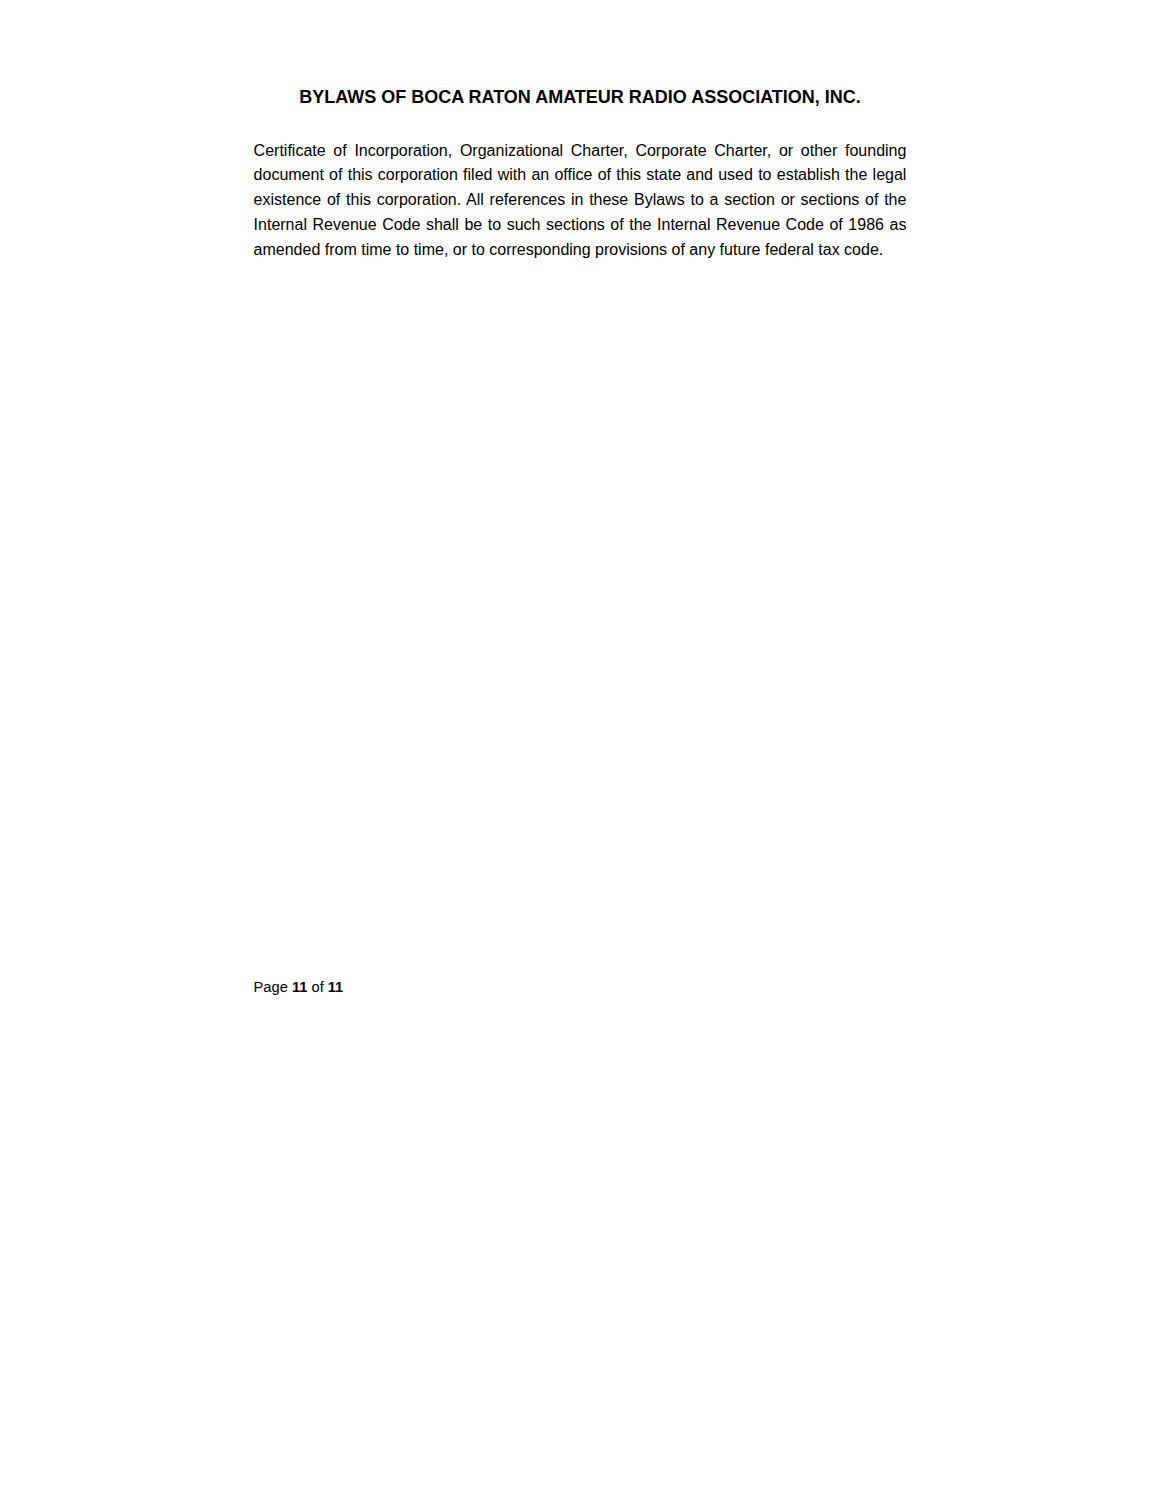BYLAWS OF BOCA RATON AMATEUR RADIO ASSOCIATION, INC.
Certificate of Incorporation, Organizational Charter, Corporate Charter, or other founding document of this corporation filed with an office of this state and used to establish the legal existence of this corporation. All references in these Bylaws to a section or sections of the Internal Revenue Code shall be to such sections of the Internal Revenue Code of 1986 as amended from time to time, or to corresponding provisions of any future federal tax code.
Page 11 of 11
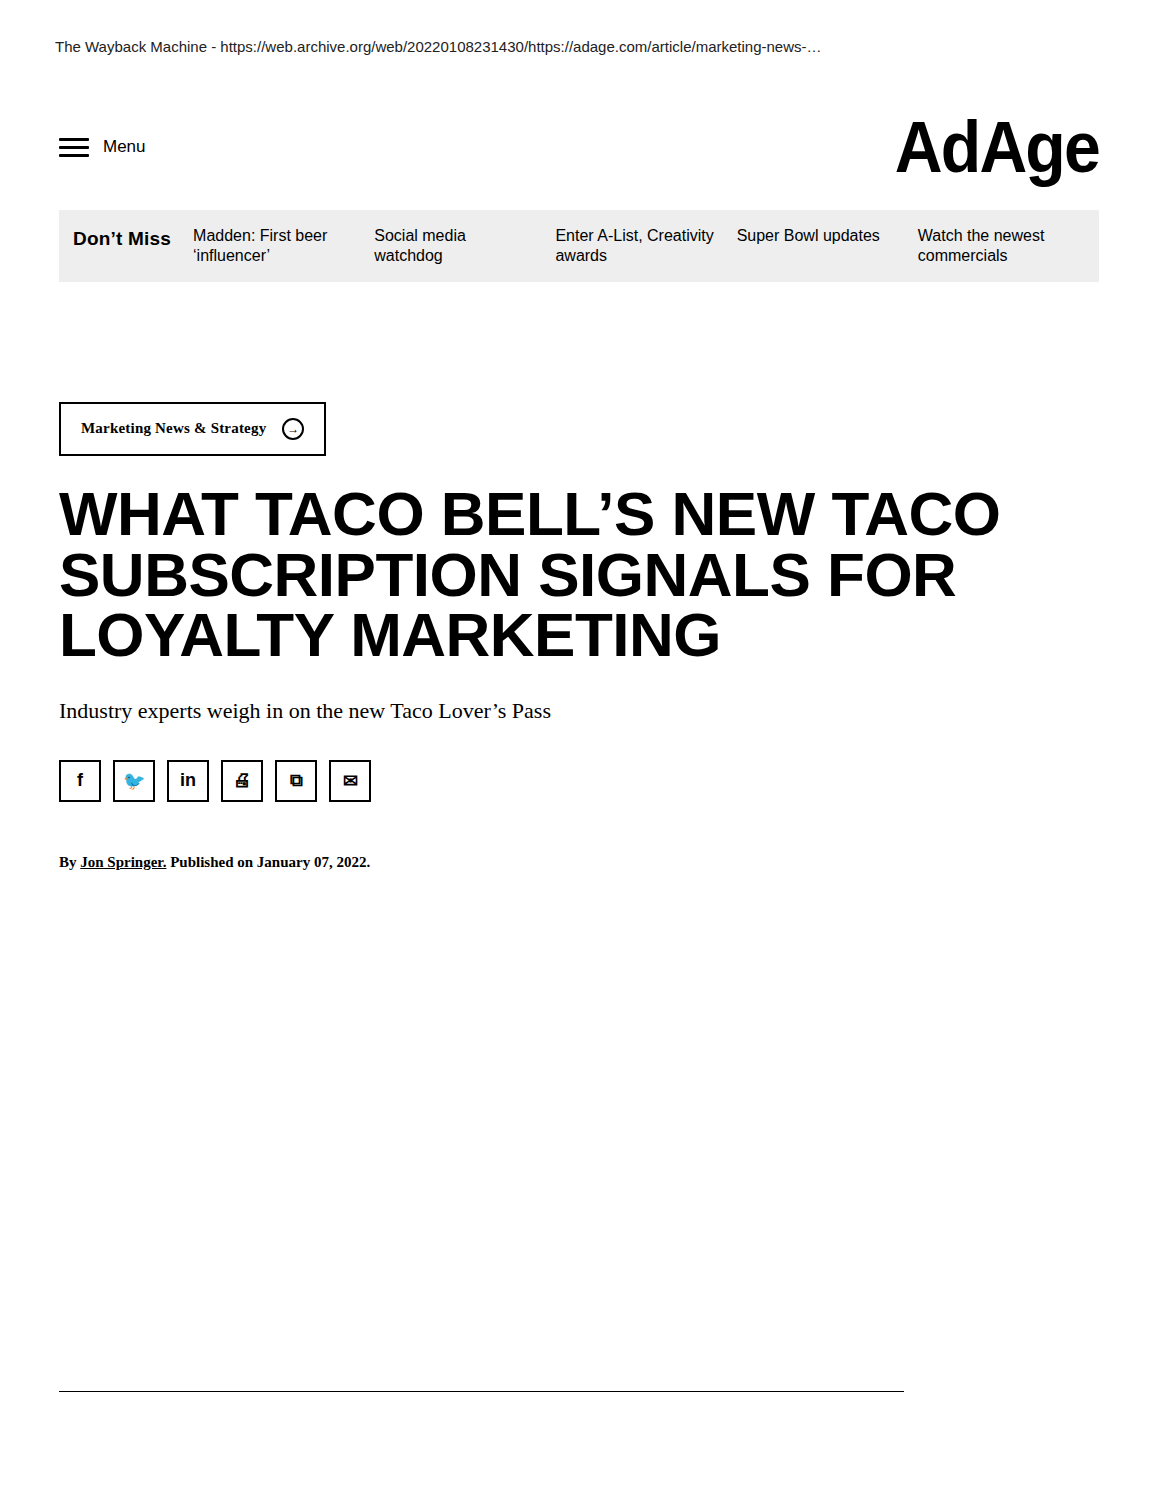The Wayback Machine - https://web.archive.org/web/20220108231430/https://adage.com/article/marketing-news-…
Menu AdAge
Don’t Miss
Madden: First beer ‘influencer’
Social media watchdog
Enter A-List, Creativity awards
Super Bowl updates
Watch the newest commercials
Marketing News & Strategy →
What Taco Bell’s new taco subscription signals for loyalty marketing
Industry experts weigh in on the new Taco Lover’s Pass
f
🐦
in
🖨
⧉
✉
By Jon Springer. Published on January 07, 2022.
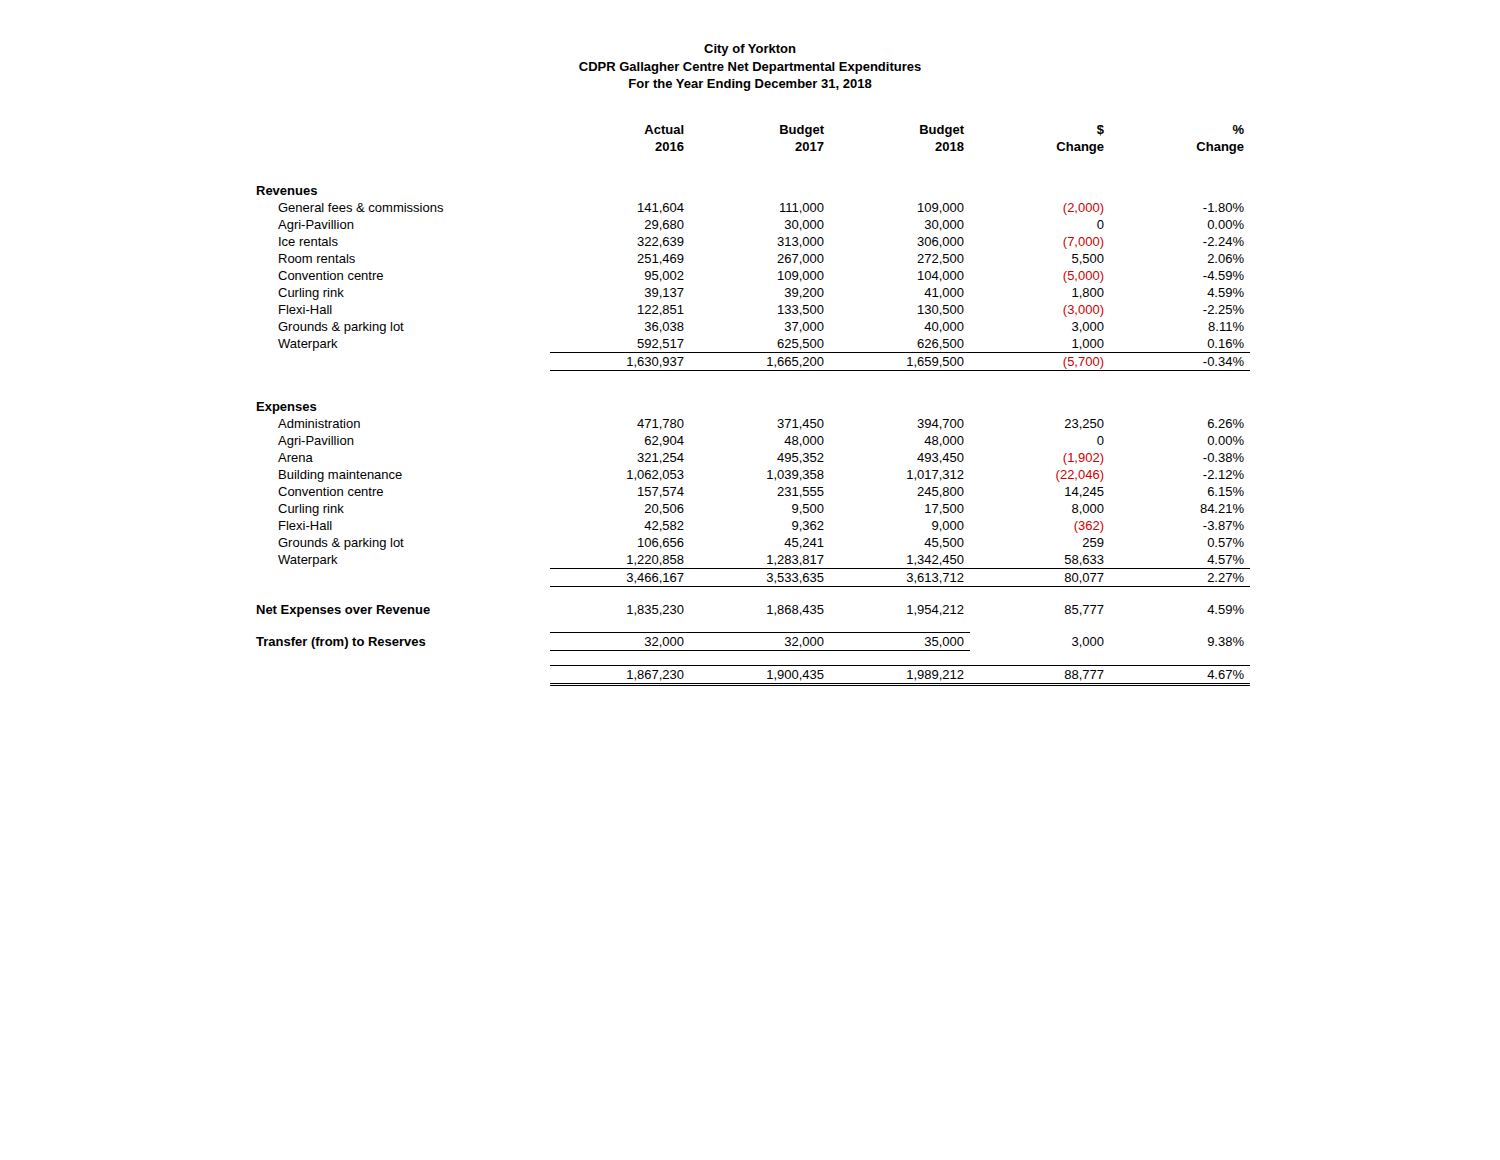City of Yorkton
CDPR Gallagher Centre Net Departmental Expenditures
For the Year Ending December 31, 2018
| | Actual | Budget | Budget | $ | % |
| --- | --- | --- | --- | --- | --- |
| | 2016 | 2017 | 2018 | Change | Change |
| Revenues | | | | | |
| General fees & commissions | 141,604 | 111,000 | 109,000 | (2,000) | -1.80% |
| Agri-Pavillion | 29,680 | 30,000 | 30,000 | 0 | 0.00% |
| Ice rentals | 322,639 | 313,000 | 306,000 | (7,000) | -2.24% |
| Room rentals | 251,469 | 267,000 | 272,500 | 5,500 | 2.06% |
| Convention centre | 95,002 | 109,000 | 104,000 | (5,000) | -4.59% |
| Curling rink | 39,137 | 39,200 | 41,000 | 1,800 | 4.59% |
| Flexi-Hall | 122,851 | 133,500 | 130,500 | (3,000) | -2.25% |
| Grounds & parking lot | 36,038 | 37,000 | 40,000 | 3,000 | 8.11% |
| Waterpark | 592,517 | 625,500 | 626,500 | 1,000 | 0.16% |
| | 1,630,937 | 1,665,200 | 1,659,500 | (5,700) | -0.34% |
| Expenses | | | | | |
| Administration | 471,780 | 371,450 | 394,700 | 23,250 | 6.26% |
| Agri-Pavillion | 62,904 | 48,000 | 48,000 | 0 | 0.00% |
| Arena | 321,254 | 495,352 | 493,450 | (1,902) | -0.38% |
| Building maintenance | 1,062,053 | 1,039,358 | 1,017,312 | (22,046) | -2.12% |
| Convention centre | 157,574 | 231,555 | 245,800 | 14,245 | 6.15% |
| Curling rink | 20,506 | 9,500 | 17,500 | 8,000 | 84.21% |
| Flexi-Hall | 42,582 | 9,362 | 9,000 | (362) | -3.87% |
| Grounds & parking lot | 106,656 | 45,241 | 45,500 | 259 | 0.57% |
| Waterpark | 1,220,858 | 1,283,817 | 1,342,450 | 58,633 | 4.57% |
| | 3,466,167 | 3,533,635 | 3,613,712 | 80,077 | 2.27% |
| Net Expenses over Revenue | 1,835,230 | 1,868,435 | 1,954,212 | 85,777 | 4.59% |
| Transfer (from) to Reserves | 32,000 | 32,000 | 35,000 | 3,000 | 9.38% |
| | 1,867,230 | 1,900,435 | 1,989,212 | 88,777 | 4.67% |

· · ·

◆ PROBLEM STATEMENT
Using the material above, return each line in which the word "rink" occurs.

◆ EXERCISE RESPONSE
| Curling rink | 39,137 | 39,200 | 41,000 | 1,800 | 4.59% |
| Curling rink | 20,506 | 9,500 | 17,500 | 8,000 | 84.21% |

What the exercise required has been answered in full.